Fig. 12 illustrates the absorber used in BMFEs. This component protects the gate and fast valves in case of a vacuum incident while the storage ring is operational. For SLS 2.0, the existing absorbers were replaced with commercial products from VAT, equipped with additional end switches and thermocouples to monitor the absorber's temperature. If the water-cooled (3.3 l min⁻¹) absorber overheats, the storage-ring beam is dumped to protect downstream front-end devices.

Figure 12 Absorber for BMFEs. Left: absorber mounted into the vacuum chamber and on support. Right: absorber insert.

2.2.3. Primary stopper

For BMFEs, the primary stopper consists of a single device, unlike the primary stopper for insertion devices. The latter separates the functions of absorbing the synchrotron beam's heat load and the high-energy radiation, while the former combines these functions (see Fig. 13). The synchrotron radiation is absorbed by a 12 mm-thick water-cooled (1.5 l min⁻¹) copper plate (Cu-OFE), equipped with two thermocouples to trigger an escalation of the safety system in case of overheating. A tungsten alloy (Densimet G18 or equivalent) beam blocker absorbs high-energy radiation, such as Bremsstrahlung. Along with a collimator, also made from tungsten alloy, these components allow beamline personnel to work in downstream areas even while the storage ring is in operation.

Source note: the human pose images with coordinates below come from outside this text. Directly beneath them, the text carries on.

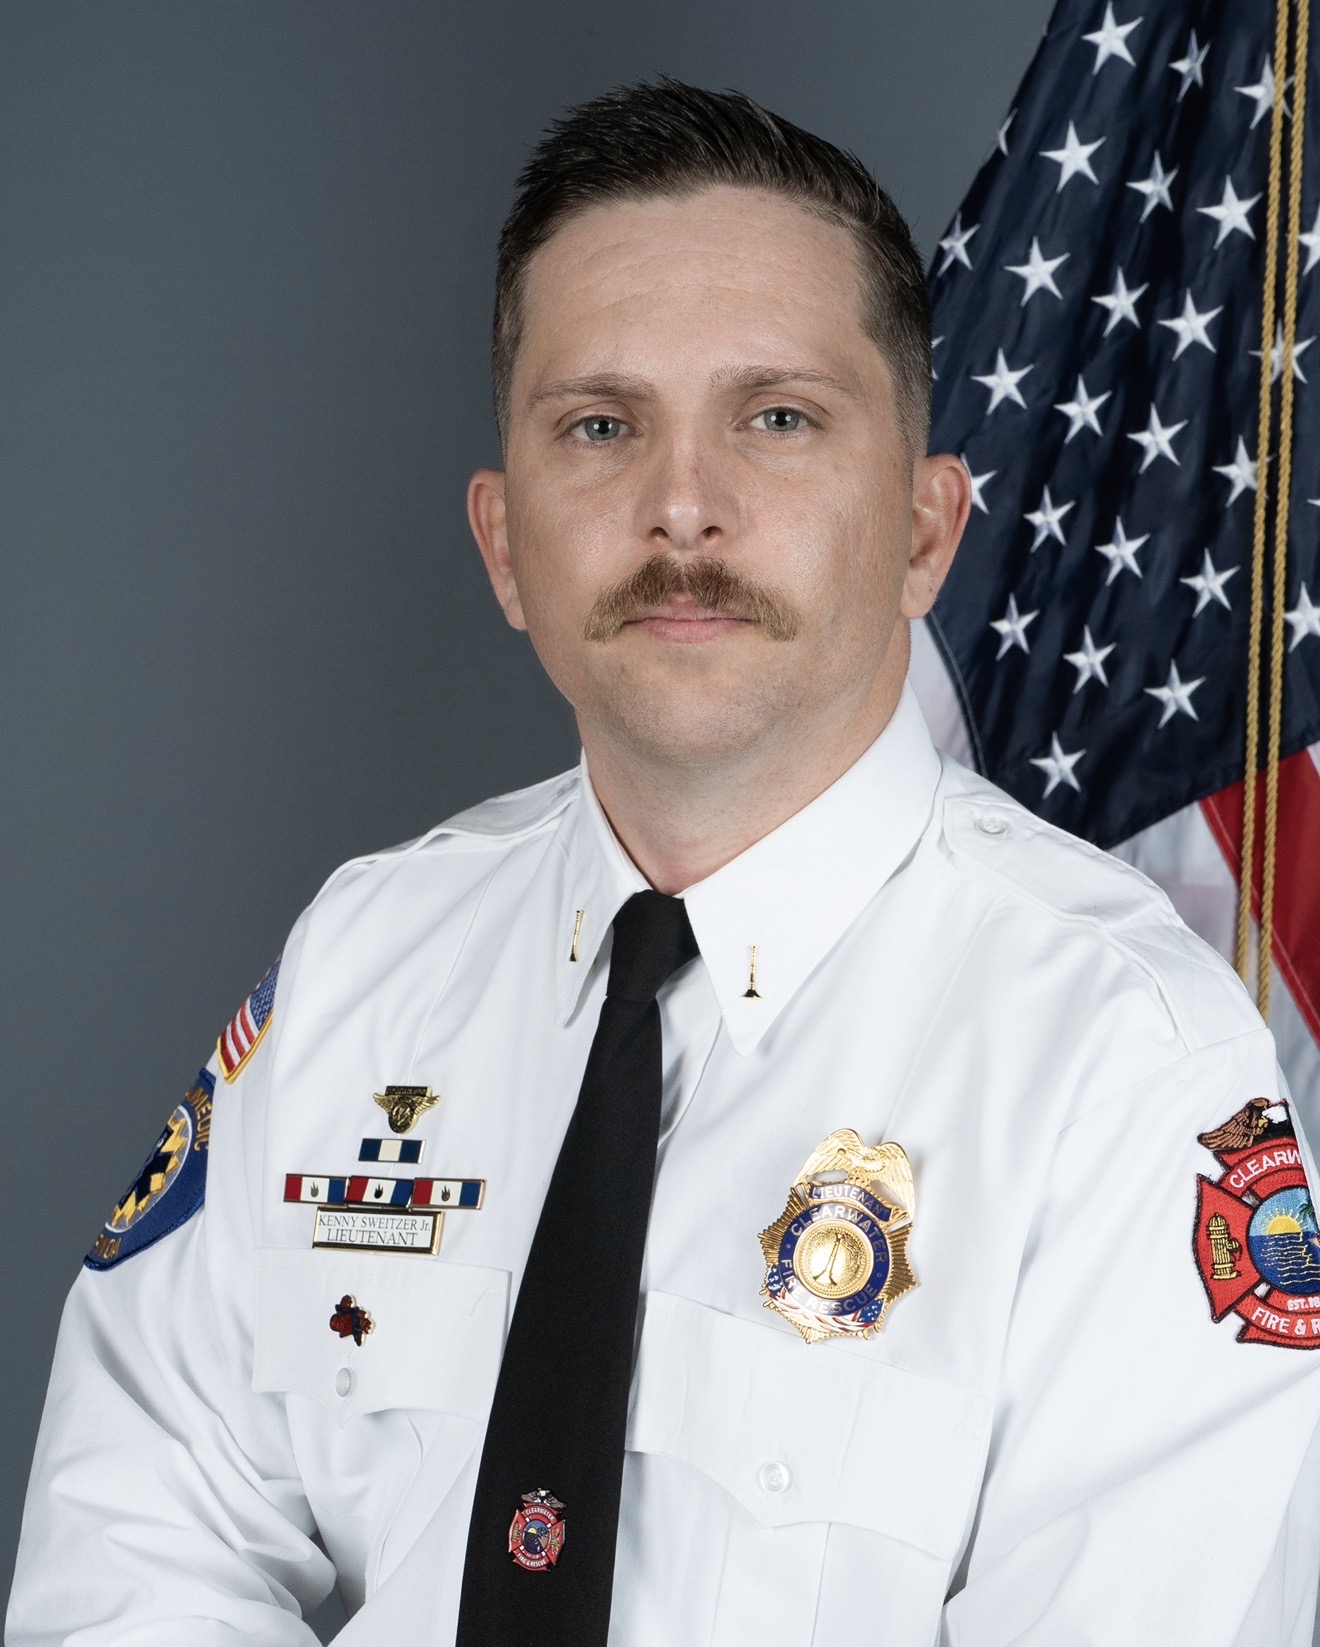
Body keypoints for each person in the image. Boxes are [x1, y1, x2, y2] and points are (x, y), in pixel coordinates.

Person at [9, 79, 1320, 1647]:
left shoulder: (1123, 1058)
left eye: (777, 418)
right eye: (600, 426)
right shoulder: (368, 958)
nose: (682, 508)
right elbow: (137, 1543)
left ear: (924, 530)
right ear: (505, 542)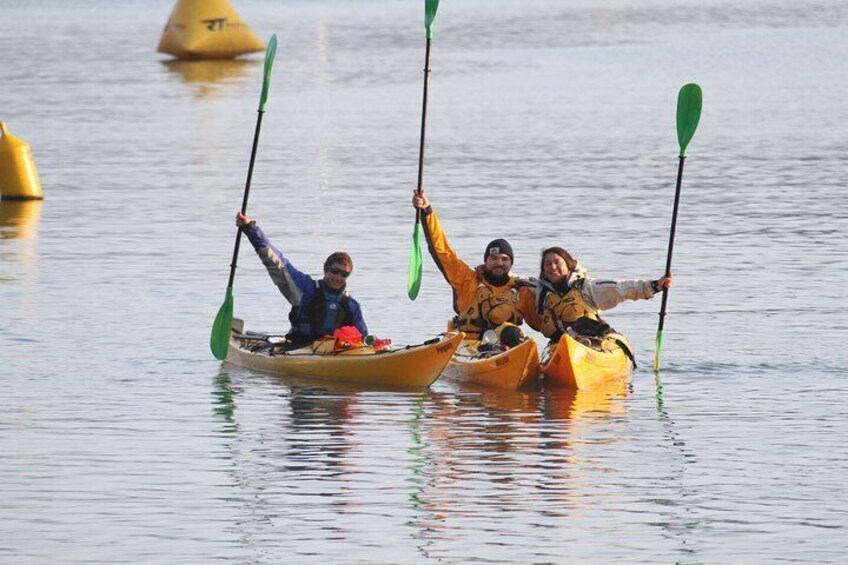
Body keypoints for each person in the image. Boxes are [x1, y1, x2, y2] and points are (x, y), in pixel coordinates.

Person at [411, 190, 535, 346]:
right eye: (494, 258)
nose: (499, 263)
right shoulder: (465, 279)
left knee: (512, 334)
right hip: (466, 347)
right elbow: (442, 250)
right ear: (486, 261)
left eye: (505, 259)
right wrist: (427, 210)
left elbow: (544, 320)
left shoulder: (522, 290)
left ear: (511, 263)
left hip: (506, 348)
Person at [236, 211, 368, 347]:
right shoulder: (306, 288)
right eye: (335, 271)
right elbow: (276, 261)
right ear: (325, 270)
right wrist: (250, 228)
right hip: (299, 348)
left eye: (344, 274)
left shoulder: (351, 305)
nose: (338, 277)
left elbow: (364, 340)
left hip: (334, 352)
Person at [528, 246, 672, 341]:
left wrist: (654, 286)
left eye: (557, 262)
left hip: (591, 342)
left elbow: (621, 288)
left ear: (568, 265)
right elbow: (512, 280)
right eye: (548, 264)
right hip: (560, 346)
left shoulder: (586, 287)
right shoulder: (541, 292)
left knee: (581, 322)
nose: (553, 267)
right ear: (544, 270)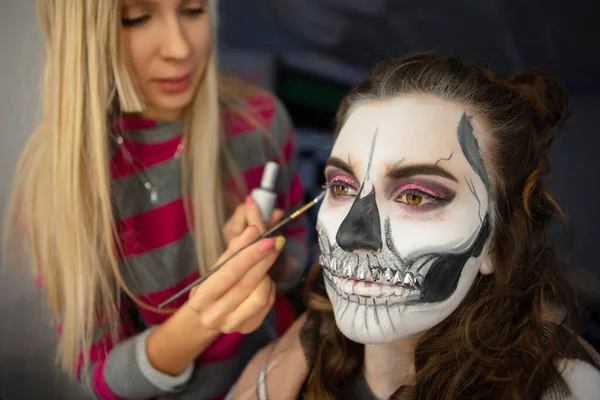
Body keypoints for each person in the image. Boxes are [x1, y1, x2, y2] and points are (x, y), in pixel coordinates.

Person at [227, 52, 600, 399]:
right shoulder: (279, 369)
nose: (350, 235)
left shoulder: (570, 388)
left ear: (499, 241)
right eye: (341, 187)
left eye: (415, 196)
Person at [3, 0, 308, 399]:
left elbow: (301, 258)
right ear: (83, 37)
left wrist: (274, 258)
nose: (180, 49)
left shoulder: (262, 122)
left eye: (194, 10)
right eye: (137, 18)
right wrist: (204, 319)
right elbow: (102, 380)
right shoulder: (60, 185)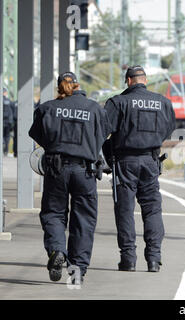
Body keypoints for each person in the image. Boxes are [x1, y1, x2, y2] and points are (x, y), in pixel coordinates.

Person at [29, 72, 110, 283]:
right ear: (78, 85)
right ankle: (78, 270)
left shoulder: (47, 108)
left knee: (53, 213)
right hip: (85, 170)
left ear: (59, 87)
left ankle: (57, 250)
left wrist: (56, 146)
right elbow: (103, 135)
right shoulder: (94, 109)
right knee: (83, 219)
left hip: (57, 168)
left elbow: (36, 134)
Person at [103, 65, 175, 272]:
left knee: (125, 210)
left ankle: (128, 260)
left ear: (128, 81)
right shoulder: (163, 103)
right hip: (151, 161)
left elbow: (102, 131)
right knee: (152, 209)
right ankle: (154, 259)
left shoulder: (118, 102)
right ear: (145, 80)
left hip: (124, 163)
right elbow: (168, 129)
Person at [2, 88, 14, 156]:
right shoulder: (9, 101)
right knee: (7, 136)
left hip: (2, 121)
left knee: (2, 135)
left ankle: (2, 142)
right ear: (5, 93)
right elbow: (13, 111)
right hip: (9, 122)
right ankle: (6, 150)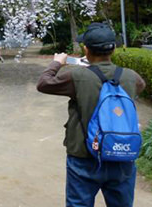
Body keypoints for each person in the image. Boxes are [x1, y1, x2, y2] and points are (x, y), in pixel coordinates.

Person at [36, 22, 146, 207]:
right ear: (114, 49)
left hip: (84, 155)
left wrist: (57, 62)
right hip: (122, 152)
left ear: (86, 49)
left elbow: (44, 84)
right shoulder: (130, 76)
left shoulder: (77, 75)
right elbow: (140, 87)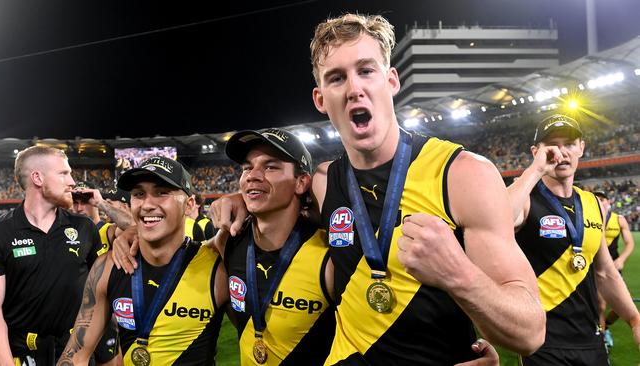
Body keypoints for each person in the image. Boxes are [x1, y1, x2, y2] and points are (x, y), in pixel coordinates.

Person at [210, 13, 544, 365]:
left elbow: (529, 332)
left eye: (366, 71)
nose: (354, 88)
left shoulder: (462, 175)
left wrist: (459, 275)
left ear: (391, 80)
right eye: (336, 78)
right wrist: (239, 200)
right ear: (320, 99)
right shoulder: (325, 181)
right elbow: (277, 198)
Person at [57, 156, 228, 365]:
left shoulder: (216, 266)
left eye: (161, 193)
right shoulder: (109, 266)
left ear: (189, 204)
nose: (147, 204)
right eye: (139, 194)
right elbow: (75, 356)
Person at [507, 114, 640, 365]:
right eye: (551, 145)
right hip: (542, 341)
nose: (561, 152)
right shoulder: (525, 199)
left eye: (569, 143)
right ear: (536, 151)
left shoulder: (592, 203)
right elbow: (494, 218)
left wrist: (634, 319)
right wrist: (534, 171)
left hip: (591, 338)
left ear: (581, 147)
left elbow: (604, 273)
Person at [219, 128, 336, 365]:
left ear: (301, 182)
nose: (252, 175)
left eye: (270, 166)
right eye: (246, 168)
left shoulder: (329, 252)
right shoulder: (227, 244)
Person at [0, 146, 112, 365]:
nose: (72, 181)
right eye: (64, 173)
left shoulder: (84, 227)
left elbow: (101, 295)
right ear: (38, 177)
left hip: (77, 354)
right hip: (22, 356)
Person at [593, 190, 636, 348]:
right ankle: (601, 340)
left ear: (609, 202)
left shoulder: (619, 220)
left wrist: (621, 259)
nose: (600, 201)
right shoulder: (588, 218)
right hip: (595, 267)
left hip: (614, 266)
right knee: (601, 305)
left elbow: (630, 243)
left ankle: (606, 327)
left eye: (603, 199)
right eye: (597, 198)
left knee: (623, 305)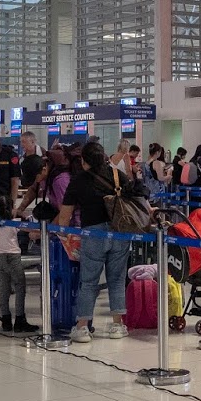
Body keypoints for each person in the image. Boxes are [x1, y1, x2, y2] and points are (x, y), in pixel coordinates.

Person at [55, 139, 144, 342]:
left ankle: (82, 328)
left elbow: (65, 214)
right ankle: (117, 325)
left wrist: (64, 234)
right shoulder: (117, 175)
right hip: (119, 232)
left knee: (89, 282)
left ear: (84, 161)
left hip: (93, 234)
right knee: (117, 279)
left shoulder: (79, 180)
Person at [0, 194, 35, 333]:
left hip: (0, 259)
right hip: (14, 258)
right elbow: (30, 229)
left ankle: (6, 320)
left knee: (4, 289)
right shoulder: (14, 224)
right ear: (12, 208)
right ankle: (20, 319)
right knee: (20, 287)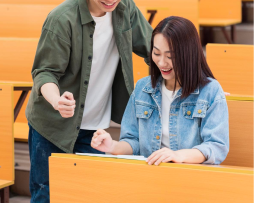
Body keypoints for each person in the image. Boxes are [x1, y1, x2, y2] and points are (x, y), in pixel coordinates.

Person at [25, 0, 153, 202]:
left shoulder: (124, 6)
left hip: (95, 127)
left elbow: (153, 48)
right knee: (46, 195)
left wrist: (198, 81)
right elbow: (44, 73)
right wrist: (56, 100)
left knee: (90, 194)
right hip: (52, 126)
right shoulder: (62, 19)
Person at [91, 16, 229, 165]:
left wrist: (178, 156)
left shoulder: (210, 91)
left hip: (191, 177)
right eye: (156, 54)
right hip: (150, 175)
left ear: (189, 54)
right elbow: (132, 141)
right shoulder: (142, 89)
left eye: (170, 56)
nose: (161, 63)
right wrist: (112, 146)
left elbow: (216, 146)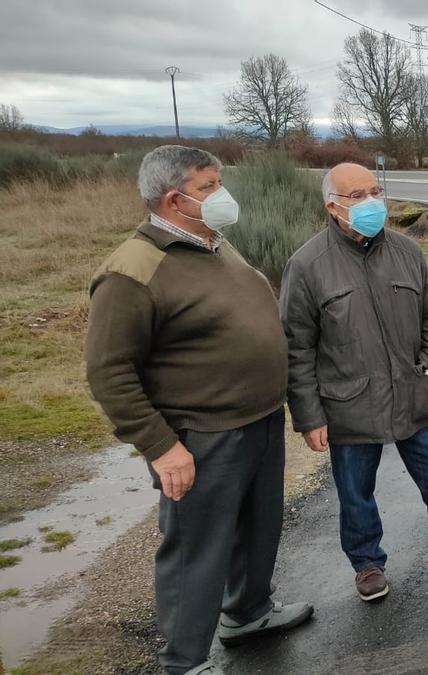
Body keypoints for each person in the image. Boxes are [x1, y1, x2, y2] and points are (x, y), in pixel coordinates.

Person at [85, 145, 312, 675]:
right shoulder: (133, 271)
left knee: (258, 528)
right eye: (209, 186)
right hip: (199, 434)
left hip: (257, 419)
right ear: (173, 198)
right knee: (197, 548)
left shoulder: (214, 244)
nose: (222, 195)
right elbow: (109, 371)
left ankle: (248, 613)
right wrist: (162, 448)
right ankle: (184, 660)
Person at [280, 162, 428, 603]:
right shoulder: (307, 265)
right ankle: (367, 563)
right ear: (332, 206)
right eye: (357, 195)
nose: (371, 201)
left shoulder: (407, 251)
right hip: (349, 402)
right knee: (356, 493)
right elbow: (296, 348)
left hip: (414, 393)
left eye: (375, 190)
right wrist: (308, 416)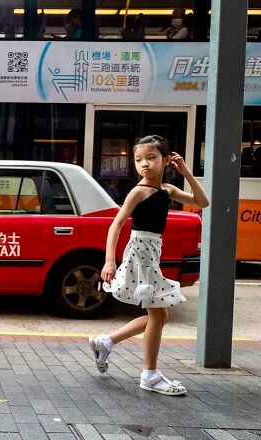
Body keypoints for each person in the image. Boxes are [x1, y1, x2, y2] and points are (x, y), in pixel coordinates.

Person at [89, 135, 209, 396]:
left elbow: (202, 202)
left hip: (152, 252)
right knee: (159, 315)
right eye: (138, 159)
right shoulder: (139, 191)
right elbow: (116, 224)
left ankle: (106, 342)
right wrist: (110, 260)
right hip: (140, 253)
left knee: (160, 315)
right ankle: (149, 375)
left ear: (166, 160)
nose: (144, 164)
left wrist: (185, 171)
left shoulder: (166, 190)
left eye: (151, 158)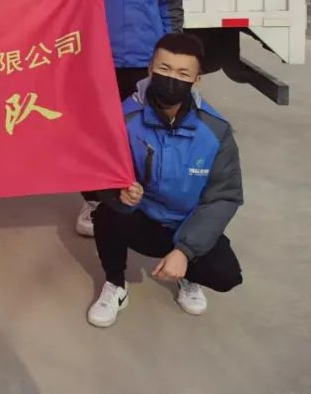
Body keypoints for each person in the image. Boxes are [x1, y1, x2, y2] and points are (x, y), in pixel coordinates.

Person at [86, 33, 243, 328]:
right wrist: (118, 191)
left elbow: (224, 196)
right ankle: (115, 284)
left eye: (183, 73)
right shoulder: (124, 118)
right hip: (143, 217)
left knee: (226, 275)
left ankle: (187, 276)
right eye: (164, 69)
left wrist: (185, 251)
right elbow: (100, 170)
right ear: (150, 69)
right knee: (107, 215)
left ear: (197, 80)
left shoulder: (216, 130)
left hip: (186, 222)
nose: (172, 79)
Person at [65, 0, 185, 237]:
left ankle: (141, 198)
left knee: (144, 133)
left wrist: (171, 56)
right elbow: (66, 4)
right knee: (96, 133)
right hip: (99, 62)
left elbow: (170, 6)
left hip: (146, 63)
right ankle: (94, 201)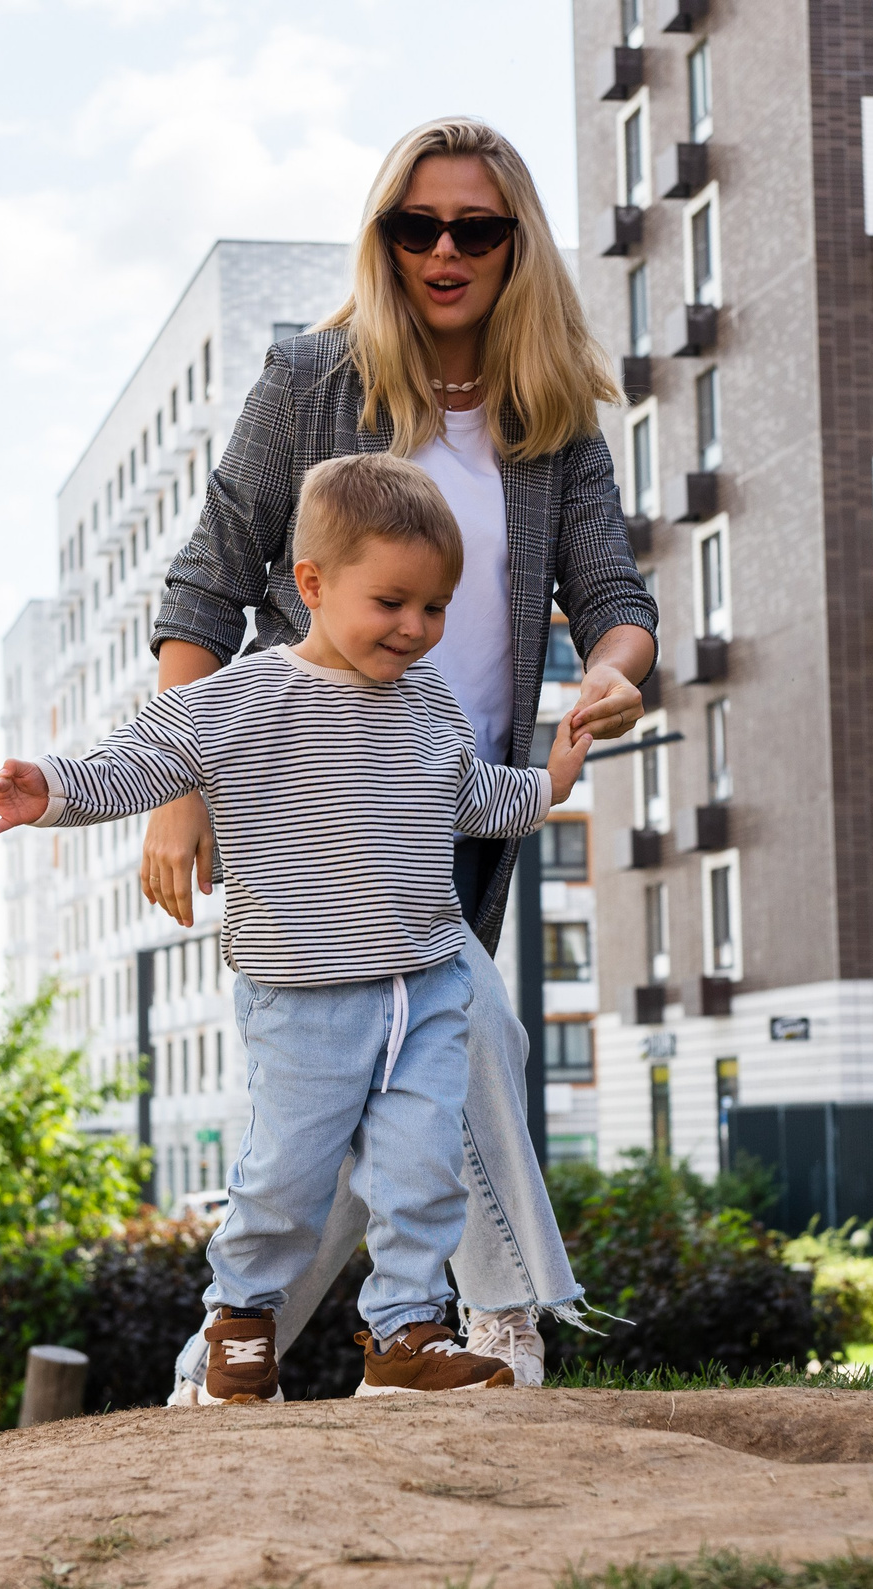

Figure 13 Primary stopper for BMFEs. Left: photograph of an assembled primary stopper. Right: detailed 3D model of the design. With (1) copper photon stopper, (2) tungsten beam blocker and (3) tungsten collimator.

The bending-magnet primary stoppers, reused from the existing SLS front ends, were significantly modified for SLS 2.0. All motion bellows were replaced with ones designed to last for 1 million cycles. All pneumatic components were replaced with state-of-the-art models to ensure a long lifetime. To improve the safety and reliability level, several improvements have been implemented. The existing micro-switches were replaced with certified safety end switches of two different manufacturers (diversity), mounted on two different supports (redundancy). The pneumatic control block was upgraded to a model certified for safety applications. Additionally, a fall-through protection was integrated into the design to ensure that the photon absorber and the beam blocker remain in the beam path even if the driving rod fails.